The Seer is lost in wonder,
which is Peace.
And the ring of the horizon
above her is a company of glorious Archangels with joined hands, that stand and
sing: This is the daughter of BABALON the Beautiful, that she hath borne unto
the Father of All. And unto all hath she borne her.
This is the Daughter of the King. This is the Virgin of Eternity. This
is she that the Holy One hath wrested from the Giant Time, and the prize of
them that have overcome Space. This is she that is set upon the Throne of
Understanding. Holy, Holy, Holy is her name, not to be spoken among men. For
Kore they have called her, and Malkah, and Betulah,
and Persephone.
And the poets have feigned
songs about her, and the prophets have spoken vain things, and the young men
have dreamed vain dreams: but this is she, that immaculate, the name of whose
name may not be spoken. Thought cannot pierce the glory that defendeth her, for thought is smitten dead before her
presence.
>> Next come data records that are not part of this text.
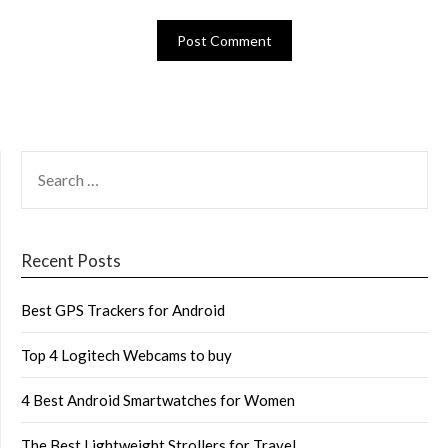
SEARCH
FOR:
Recent Posts
Best GPS Trackers for Android
Top 4 Logitech Webcams to buy
4 Best Android Smartwatches for Women
The Best Lightweight Strollers for Travel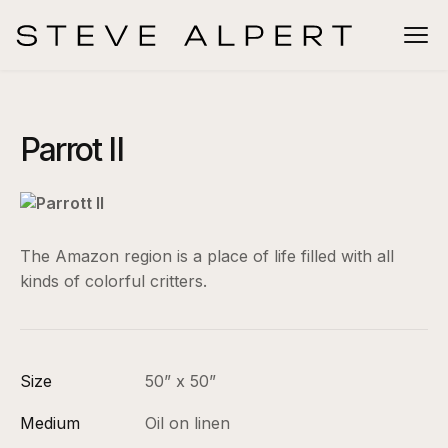
Parrot II
The Amazon region is a place of life filled with all
kinds of colorful critters.
Size
50” x 50”
Medium
Oil on linen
Memory is blank, and in the most ancient books of Magick
are neither words to conjure her, nor adorations to praise her. Will bends like
a reed in the tempests that sweep the borders of her kingdom, and imagination
cannot figure so much as one petal of the lilies whereon she standeth in the lake of crystal, in the sea of glass.
This is she that hath
bedecked her hair with seven stars, the seven breaths of God that move and
thrill its excellence. And she hath tired her hair with seven combs, whereupon
are written the seven secret names of God that are not known even of the Angels,
or of the Archangels, or of the Leader of the armies of the Lord.
Holy, Holy, Holy art thou,
and blessed be thy name for ever, unto whom the Aeons
are but the pulsings of thy blood.
***
John Ruskin was an art historian and
critic, a writer and philosopher, a Christian who infused some of his work with
moral themes and devotion. Ruskin’s influence
in his day was tremendous and continues.
Many Laborites and Fabians still reference his works. Cecil Rhodes was said to have carried his
handwritten copy of a Ruskin lecture with him for thirty years as he believed
it supported his own view of the British Empire. Ruskin became acquainted with his future wife,
Effie Gray, when she was a young girl of twelve. Rusk wrote a piece of fantasy for her, and
she became the artist’s model for a painter he championed, Sir John Everett
Millais.
When Effie turned twenty, she and
Ruskin married, but the marriage was never consummated. It was said that something “about her person”
disgusted him. She eventually had the
marriage annulled and married Millais, who used her younger sister Sophie as an
artist’s model, starting when she was about ten. His paintings of young Sophie achieved fame,
and nobody seemed too disturbed by the sensual depictions of a prepubescent
girl. Rumors swirled, but Effie defended
both her sister and her husband. Poor
Sophie appears to have grown into a rather disturbed and anxious adult. She died at 38, most likely from what we
would call anorexia.
Ruskin never remarried, became
infatuated with a young girl named Rose La Touche when she was ten, and asked a
friend of his who illustrated children’s books to supply him with images of
young, unclothed girls.
Tolstoy called Ruskin, “one of the
most remarkable men not only of England and of our generation, but of all
countries and times” and Ghandi claimed to have been inspired by Ruskin’s writing,
Unto This Last. Cecil Rhodes used
Ruskin’s vision of the British Empire as he worked at federation, starting the
Round Table Societies to further his vision, and leaving his fortune to fund
the Rhodes Scholarship, ensuring the right sort of education for future
leaders.
That big club that “you ain’t in” is a deviant class, down through time.